There are also a few types of chemotherapy agents that IV vitamin C does not combine well with—drugs called proteasome inhibitors (protein complexes that break down other proteins made in the body into peptides) that are used to treat cancers such as multiple myeloma and mantle cell lymphoma, a type of non-Hodgkin’s lymphoma.
“Most active cancer patients receive 50 to 100 g two to three times a week, and then a 25 to 50 g once-a-month maintenance dose once they show no evidence of disease,” says Tims.
“Most Western allopathic doctors are hesitant to try vitamin C therapy, even as an adjunct treatment, because of concern that vitamin C, an antioxidant, will interfere with chemo and radiation, which are oxidative therapies,” Tims continues.
“The piece they’re missing—and there is the science out there to substantiate it—is that when you give high doses of vitamin C intravenously, it no longer simply acts as an antioxidant. It also tends to react with iron and copper in the blood, a reaction that creates hydrogen peroxide. And hydrogen peroxide exerts oxidative effects on cancer cells, very similar to the way chemotherapy works.

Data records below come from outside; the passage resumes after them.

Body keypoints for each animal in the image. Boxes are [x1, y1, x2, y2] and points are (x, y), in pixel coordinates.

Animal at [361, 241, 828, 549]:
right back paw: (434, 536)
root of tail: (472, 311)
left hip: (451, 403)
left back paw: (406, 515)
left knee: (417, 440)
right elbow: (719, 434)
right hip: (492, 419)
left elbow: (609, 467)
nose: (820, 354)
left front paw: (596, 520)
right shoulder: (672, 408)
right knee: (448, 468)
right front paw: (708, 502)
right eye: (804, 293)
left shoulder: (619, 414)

“Healthy cells have a high-functioning enzyme called catalase that breaks down hydrogen peroxide, whereas the overwhelming majority of cancer cells lack this enzyme. Think of vitamin C as a cancer smart bomb that conveys no harm to your healthy cells. Whereas chemotherapy is more like a grenade, intravenous high-dose vitamin C is like a sniper rifle.”
Mistletoe therapy
Native to Europe and western and southern Asia, Viscum album—better known as mistletoe—is a parasitic plant that grows on several species of trees. Unlike vitamin C, mistletoe does not exert any direct anticancer effects. Instead, it enhances the body’s ability to get rid of cancer via the immune system.
Prepared in an extract form, mistletoe is most commonly delivered through a subcutaneous injection in the abdominal fat, which is loaded with certain immune cells that are key to engaging with cancer: macrophages (scavenger cells), T cells (white blood cells that are key players in the adaptive immune response) and natural killer (NK) cells, which respond quickly to pathogens.
The typical dosage for mistletoe is about 20 to 50 mg (although it can go as high as 100 mg). Maintenance can last up to five to 10 years, depending on the case. Only the medicinal form of mistletoe, found in the European species, can be used for treatment.